Let X, Y be two random variables with E[Y 2] < ∞. Show that E[Y |X]is the random variable which minimizes E[(Y − f (X))2|X], and then reduce that E[Y |X]minimizes E[(Y − f (X))2], that is the best estimator for Y given X is E[Y |X]

The problem is asking us to prove that the conditional expectation E[Y|X] is the best estimator for Y given X. This is a fundamental result in the theory of conditional expectation and is often referred to as the orthogonality principle.

Here are the steps to prove this:

1. Define the error term e = Y - f(X). We want to minimize the expected value of the square of this error term, E[e^2|X].

2. Expand the square to get E[e^2|X] = E[(Y - f(X))^2|X] = E[Y^2 - 2Yf(X) + f(X)^2|X].

3. Now, we know that E[Y^2|X] is just a constant (since Y^2 is a random variable and we're taking its expected value), so we can't minimize this term.

4. The term -2E[Yf(X)|X] can be maximized if we choose f(X) = E[Y|X], because E[Yf(X)|X] ≤ E[Y|X]E[f(X)|X] by Jensen's inequality (since the function xy is concave), and the equality holds if and only if f(X) = E[Y|X].

5. The term E[f(X)^2|X] is minimized when f(X) = E[Y|X], because for any random variable Z, E[Z^2] ≥ (E[Z])^2, with equality if and only if Z is a constant almost surely.
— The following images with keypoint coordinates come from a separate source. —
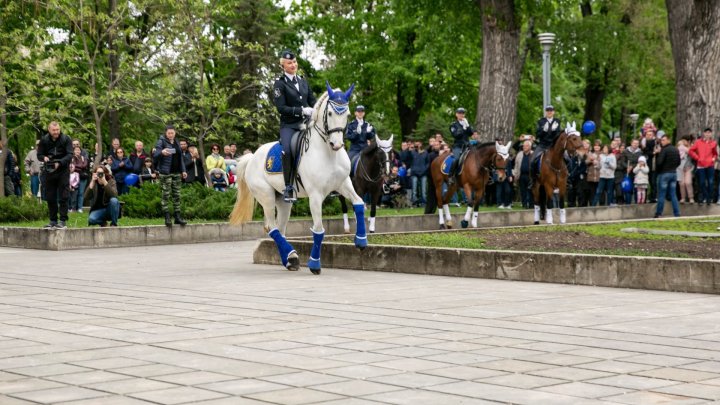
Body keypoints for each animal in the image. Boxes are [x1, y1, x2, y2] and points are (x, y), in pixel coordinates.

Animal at [229, 82, 366, 274]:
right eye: (330, 113)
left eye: (346, 114)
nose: (337, 144)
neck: (328, 153)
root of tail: (252, 157)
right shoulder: (315, 195)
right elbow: (318, 230)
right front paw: (314, 264)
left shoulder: (343, 184)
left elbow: (359, 203)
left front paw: (361, 240)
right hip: (266, 196)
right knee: (272, 228)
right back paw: (292, 256)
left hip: (283, 201)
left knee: (280, 229)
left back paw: (289, 259)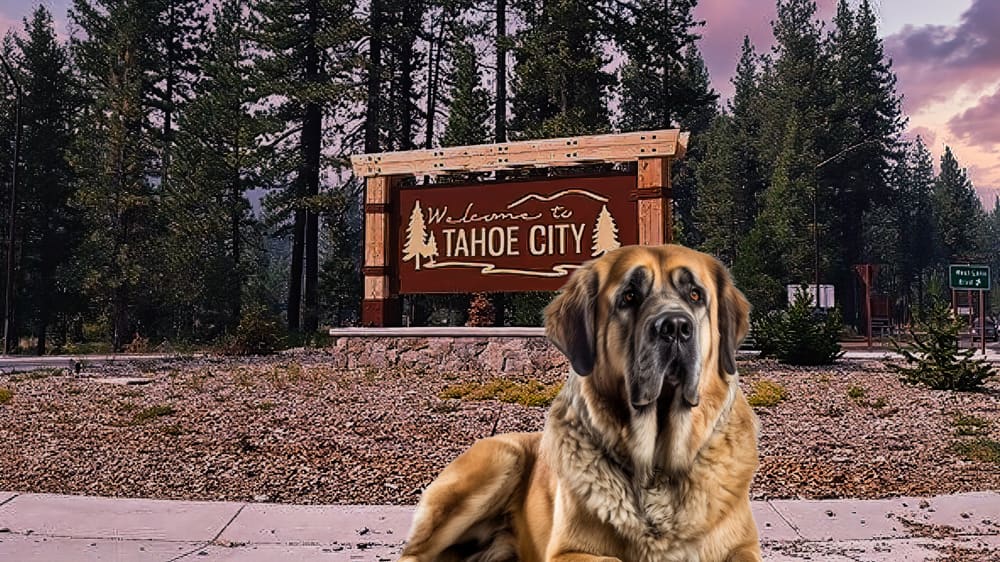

Here, Z = f(X), so E[f(X)^2|X] ≥ (E[f(X)|X])^2 = (E[Y|X])^2, with equality if and only if f(X) = E[Y|X] almost surely.

6. Therefore, the function f(X) that minimizes E[(Y - f(X))^2|X] is f(X) = E[Y|X].

7. To show that E[Y|X] also minimizes E[(Y - f(X))^2] (without conditioning on X), note that E[(Y - f(X))^2] = E[E[(Y - f(X))^2|X]] by the law of iterated expectations. Since E[Y|X] minimizes E[(Y - f(X))^2|X] for each X, it also minimizes the expectation of this quantity.

So, we have shown that the conditional expectation E[Y|X] is the best estimator for Y given X in the sense that it minimizes the mean squared error E[(Y - f(X))^2].